During our travel between sites, we had an open mic time to process our thoughts and reactions and to lament together. I wasn’t even considering sharing what was going on inside, but my pastor, Mark Vroegop, leaned over and asked if I would share. What I didn’t know was that he was inviting me into healing.

I didn’t get two sentences out before I began to weep. I told these new friends something I had never shared with anyone. I told them my heart harbored hate towards black brothers and sisters. I told them how I rode in vehicles with nooses and beaters. I told them that the memorial was not merely our country’s history, it was my history. I told them that my sin contributed to the pain and oppression of real people. As I confessed these things, an African American sister held me, understanding the pain I was expressing. In a bus full of weeping, you could hear shouts of “I love you, Zach,” “Zach, I love you, bro,” “I forgive you, brother.”

See, I had “repented” of my racist sins, yet I had confessed it to no one. I harbored so much shame and guilt, and I did not know what it was or even understand it was there. I hadn’t yet experienced a James 5:16 type of healing: “Confess your sins to another and pray with one another so that you may be healed.”

When my sister held me and when my brother shouted love and forgiveness, it was as if Jesus himself was holding me and telling me how much he loved me. People who should hate me, people who shouldn’t trust me, people who I hated; held me, cried with me, loved me. That is what God used to heal me.

To My Black Brothers & Sisters

I am sorry. I may not have caused you particularly pain, but I have caused pain. I have participated in a lifestyle that sought your demise. I have looked down upon you and have hated you in my heart. I can’t take that back. I can tell you today that I love you because of Jesus and a few men who loved me. I can tell you that there is hope in Jesus for healing and reconciliation. God is on the move, despite how I, or others, have treated you. I can’t take back what I have done or thought, but I can commit to standing in the gap and locking arms with you for peace, justice, and mercy in the world. 

To My White Brothers & Sisters

We have all been formed by the manner in which we were raised, what we were or weren’t taught, and the people with whom we spend time. Every human being has biases. That doesn’t mean you are or were like me, but we all share this sinful tendency toward partiality.

If you haven’t already, befriend someone who doesn’t look like you. Don’t seek their advice or go to them to argue. Become friends with someone ethnically different than you.

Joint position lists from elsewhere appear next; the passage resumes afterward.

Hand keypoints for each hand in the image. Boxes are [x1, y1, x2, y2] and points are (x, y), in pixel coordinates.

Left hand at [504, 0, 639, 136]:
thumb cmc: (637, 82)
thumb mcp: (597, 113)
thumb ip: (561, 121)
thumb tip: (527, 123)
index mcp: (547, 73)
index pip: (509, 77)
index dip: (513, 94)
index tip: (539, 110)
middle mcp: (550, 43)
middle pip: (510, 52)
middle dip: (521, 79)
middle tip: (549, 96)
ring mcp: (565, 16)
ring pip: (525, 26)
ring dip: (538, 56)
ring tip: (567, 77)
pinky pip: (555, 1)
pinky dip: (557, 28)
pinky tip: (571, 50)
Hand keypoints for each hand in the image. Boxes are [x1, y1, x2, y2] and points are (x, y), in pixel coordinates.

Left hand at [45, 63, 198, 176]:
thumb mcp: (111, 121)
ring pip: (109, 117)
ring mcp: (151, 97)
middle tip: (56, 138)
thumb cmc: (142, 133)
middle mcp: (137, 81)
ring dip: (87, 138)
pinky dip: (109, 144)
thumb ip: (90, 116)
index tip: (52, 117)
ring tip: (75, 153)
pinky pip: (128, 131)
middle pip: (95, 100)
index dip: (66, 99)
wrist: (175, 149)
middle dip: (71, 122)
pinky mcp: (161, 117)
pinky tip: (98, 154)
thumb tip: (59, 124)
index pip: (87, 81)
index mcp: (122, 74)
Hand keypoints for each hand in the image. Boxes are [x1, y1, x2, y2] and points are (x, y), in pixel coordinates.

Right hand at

Begin to knit your heart to theirs through sharing life, family, and dreams. What you will find is that you will start to love what they love and hate what they hate.  

Even though you may not have experienced what they have experienced, you will be able to see the world through their lens. Don’t be afraid of this. This is how God teaches us how to love and sometimes uses to reveal our sin. When we commit to love, joy is on the other side. 

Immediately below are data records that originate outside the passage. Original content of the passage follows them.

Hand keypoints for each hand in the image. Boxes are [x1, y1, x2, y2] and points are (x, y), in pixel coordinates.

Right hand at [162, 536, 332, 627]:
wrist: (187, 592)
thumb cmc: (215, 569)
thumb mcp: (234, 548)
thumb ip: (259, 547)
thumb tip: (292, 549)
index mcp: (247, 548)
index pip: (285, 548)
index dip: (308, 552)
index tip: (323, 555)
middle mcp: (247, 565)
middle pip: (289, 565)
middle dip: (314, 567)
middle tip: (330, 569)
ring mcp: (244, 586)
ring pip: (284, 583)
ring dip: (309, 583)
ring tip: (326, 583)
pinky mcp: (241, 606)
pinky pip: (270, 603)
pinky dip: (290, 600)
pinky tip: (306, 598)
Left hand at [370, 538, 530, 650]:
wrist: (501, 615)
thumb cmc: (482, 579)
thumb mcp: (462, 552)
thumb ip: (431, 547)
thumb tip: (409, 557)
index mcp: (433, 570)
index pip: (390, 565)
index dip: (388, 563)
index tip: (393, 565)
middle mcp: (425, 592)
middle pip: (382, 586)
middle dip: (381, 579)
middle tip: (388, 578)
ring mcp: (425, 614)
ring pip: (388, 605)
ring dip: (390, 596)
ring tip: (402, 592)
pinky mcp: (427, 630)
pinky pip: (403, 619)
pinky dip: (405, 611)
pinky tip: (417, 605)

My Ongoing Story: Freedom from Racism

My story is an Exodus story. I lived in bondage to a worldview that thought people were inferior to me. That was my norm. I harbored hatred and anger in my heart toward black men and women made in the image of God. The Lord has brought me out of that Egypt, but I am still on a journey toward glory. I have biases I am still working on, and I need Christian brothers and sister in my life to help me see them. But with God’s help, I long for the day when I don’t have to worry about biases anymore and we live in perfect harmony with the King.

My story is not the solution to the racial divide in America. There is no three-step process for the repentance and healing of our racially divided country. But it is proof that there is hope. Friend, if God softened my dark, cold, racist heart, he can do it for anyone. I know there are other “Zachs” out there. My prayer is that relationships are formed in such a way that the power of the gospel brings repentance and reconciliation. Then, maybe our churches and communities will see the glorious picture of the gospel through repentance, confession, lamenting, and healing.